Kłamstwo poprawia samopoczucie

Kłamstwo nie popłaca - mówi znane przysłowie. Okazuje się jednak, że mówienie nieprawdy samemu sobie może przynieść pozytywne skutki

Naukowcy badający wpływ świadomości na samopoczucie i stan zdrowia człowieka odkryli, że okłamywanie siebie, w kwestii swojego wieku, korzystnie wpływa zarówno na stan umysłu, jak i na nasze ciało. Te niewinne kłamstwa często powtarzane pozwalają zachować młodzieńczy wygląd i doskonałe samopoczucie.

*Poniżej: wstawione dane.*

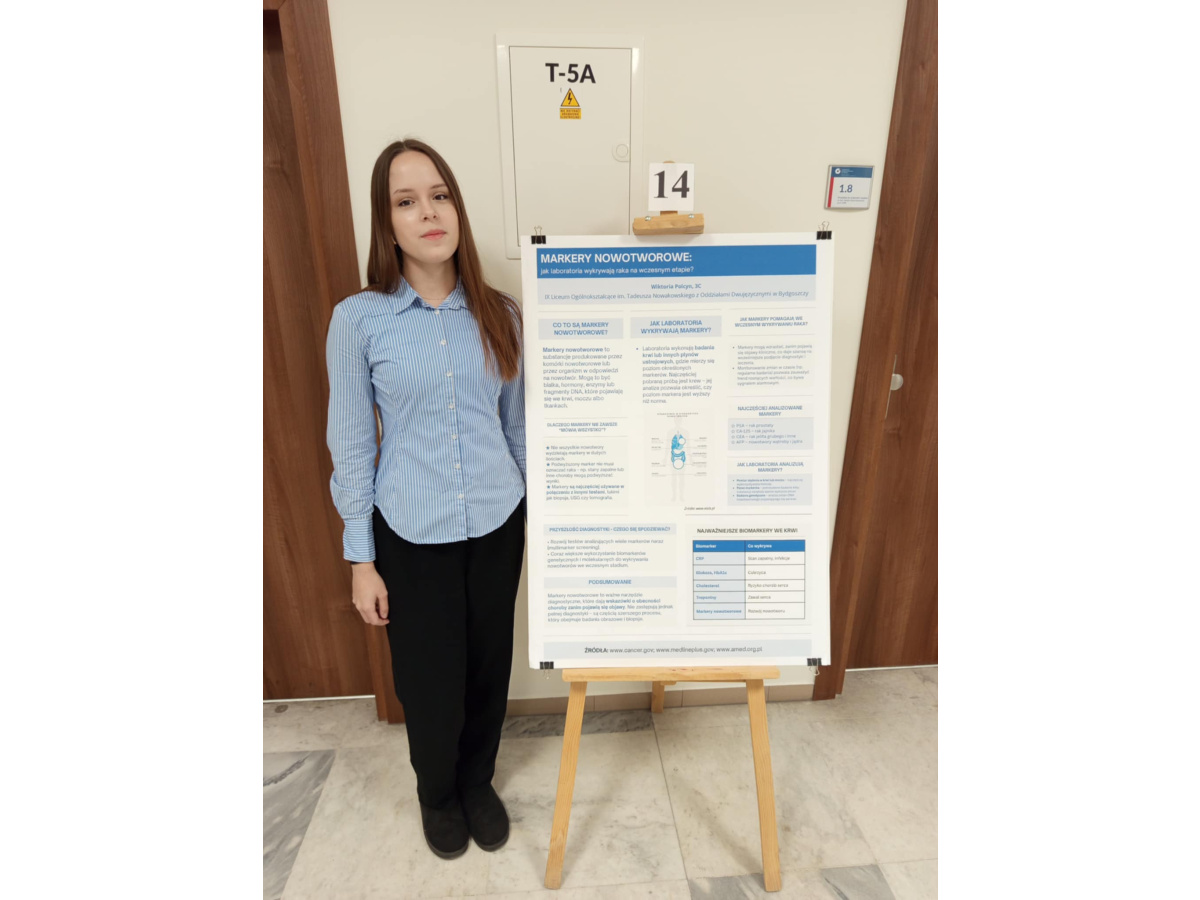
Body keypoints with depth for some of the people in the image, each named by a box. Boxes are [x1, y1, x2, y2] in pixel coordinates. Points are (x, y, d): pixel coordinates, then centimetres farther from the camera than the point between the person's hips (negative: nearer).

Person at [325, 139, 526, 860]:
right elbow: (352, 447, -3)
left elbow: (518, 425, 6)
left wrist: (542, 515, 10)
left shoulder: (500, 313, -1)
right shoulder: (359, 319, -8)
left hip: (497, 524, 2)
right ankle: (438, 794, 47)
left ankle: (479, 783, 48)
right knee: (430, 680, 12)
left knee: (489, 667, 17)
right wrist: (361, 559, -2)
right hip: (412, 533, -2)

Często spotykamy ludzi, którzy mimo upływu lat wyglądają wspaniale. Oni sami, zapytani o wiek, podają liczbę ukończonych lat, lecz natychmiast dodają, że nie czują się na tyle. To, w jaki sposób myślimy o sobie, rzutuje na naszą życiową postawę, aktywność i nastrój.

Naukowcy z Purdue University w USA udowodnili także, iż osoby, które czują się młodziej, niż wskazywałaby na to ich metryka, są bardziej sprawni mentalnie, niż ich rówieśnicy. Badacze oświadczają zatem, że to jak się czujemy przekłada się na faktyczny stan naszego organizmu.

Co ciekawe, okazało się także, iż seniorzy, którzy czuli się staro cierpieli na szereg chorób związanych z procesami starzenia. Ich równolatkowie, którzy inaczej zapatrywali się na kwestię wieku, byli w doskonałej kondycji i cieszyli się fantastycznym zdrowiem.

Wyższa sprawność umysłu u seniorów, którzy czują się młodo wiąże się w dużej mierze z większym zaufaniem do swoich zdolności poznawczych, które procentuje na lata późniejsze. Jeśli zatem chcemy zachować młodość jak najdłużej, powinniśmy myśleć o sobie pozytywnie i cieszyć się tą młodością, którą czujemy w sercu. Nikt nie powiedział, że po przekroczeniu danej granicy wiekowej jesteśmy starzy, sami wyznaczamy takie ramy wiekowe i według nich kształtujemy nasze samopoczucie.